Homework 6 collaboration area
I am sort of stuck on Lesson 19 #26:
First of all, are the instructions correct when they say "...if L(F) equals:" --- Is it F or f(t)?
Secondly, I am not sure how to proceed with this. Thm 3 says the inverse Laplace is 1/s times the F(s) function. Therefore I can factor out a 1/s^3 to get : (1/s^3)*(1/(s^2-1)) ...Not sure where to go from here, or if my approach is wrong...
Thanks - Mac
I think you need to factor out s^2 to get (1/(s^2)*(s^2-1)), also question says inverse transform by integral which is done in example 3. If you will integrate inverse transform of (1/(s^2-1)) i.e., sinh t twice you will get inverse transform of (1/(s^4-s^2)) i.e., sinh t - t. (I am not sure, if I am right)
-- Kunal
Response from Mickey Rhoades (mrhoade~~)
I did the same thing and got the same answer. After the first integration of sinh(t) you get cosh(t) -1 and integrate that to find the solution of sinh(t )- t.

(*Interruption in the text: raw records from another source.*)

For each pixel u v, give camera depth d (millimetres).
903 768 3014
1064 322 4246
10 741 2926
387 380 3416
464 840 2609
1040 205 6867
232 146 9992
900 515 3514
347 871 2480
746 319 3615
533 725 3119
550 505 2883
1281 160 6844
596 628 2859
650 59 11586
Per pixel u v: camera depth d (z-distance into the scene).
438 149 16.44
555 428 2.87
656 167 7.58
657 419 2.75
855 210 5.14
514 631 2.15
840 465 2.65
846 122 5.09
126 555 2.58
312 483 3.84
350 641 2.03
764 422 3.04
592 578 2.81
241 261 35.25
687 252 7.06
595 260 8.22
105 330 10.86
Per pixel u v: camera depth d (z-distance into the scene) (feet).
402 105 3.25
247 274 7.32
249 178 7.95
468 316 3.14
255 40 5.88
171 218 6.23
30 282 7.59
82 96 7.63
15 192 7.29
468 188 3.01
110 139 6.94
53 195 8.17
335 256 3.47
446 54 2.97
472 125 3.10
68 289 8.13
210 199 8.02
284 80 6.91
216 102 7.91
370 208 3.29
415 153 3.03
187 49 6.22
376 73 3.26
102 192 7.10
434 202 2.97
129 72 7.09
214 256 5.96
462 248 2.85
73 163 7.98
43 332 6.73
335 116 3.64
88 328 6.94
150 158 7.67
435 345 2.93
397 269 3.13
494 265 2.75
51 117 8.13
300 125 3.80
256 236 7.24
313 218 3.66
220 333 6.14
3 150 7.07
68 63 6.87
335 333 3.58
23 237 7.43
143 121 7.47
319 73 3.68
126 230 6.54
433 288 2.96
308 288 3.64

Question from T. Roe 21:28, 6 October 2013 (UTC):
I have a question on Lesson 19 #19. I have set up the equations as follows:
$ \mathcal{L}(f')=s\mathcal{L}(f)-f(0) $
$ f(0)=0 $
so
$ \mathcal{L}(f)=\mathcal{L}(f')/s. $
Using the information from class I get:
$ \mathcal{L}(f')=\frac{2\omega}{(s^2+4\omega^2)} $
and
$ \mathcal{L}(f)=\frac{2\omega}{s(s^2+4\omega^2)}, $
but the book as well as mathematica output a solution of
$ \mathcal{L}(f)=\frac{2\omega^2}{s(s^2+4\omega^2)}. $
Can someone explain to me where the extra $ \omega $ is coming from?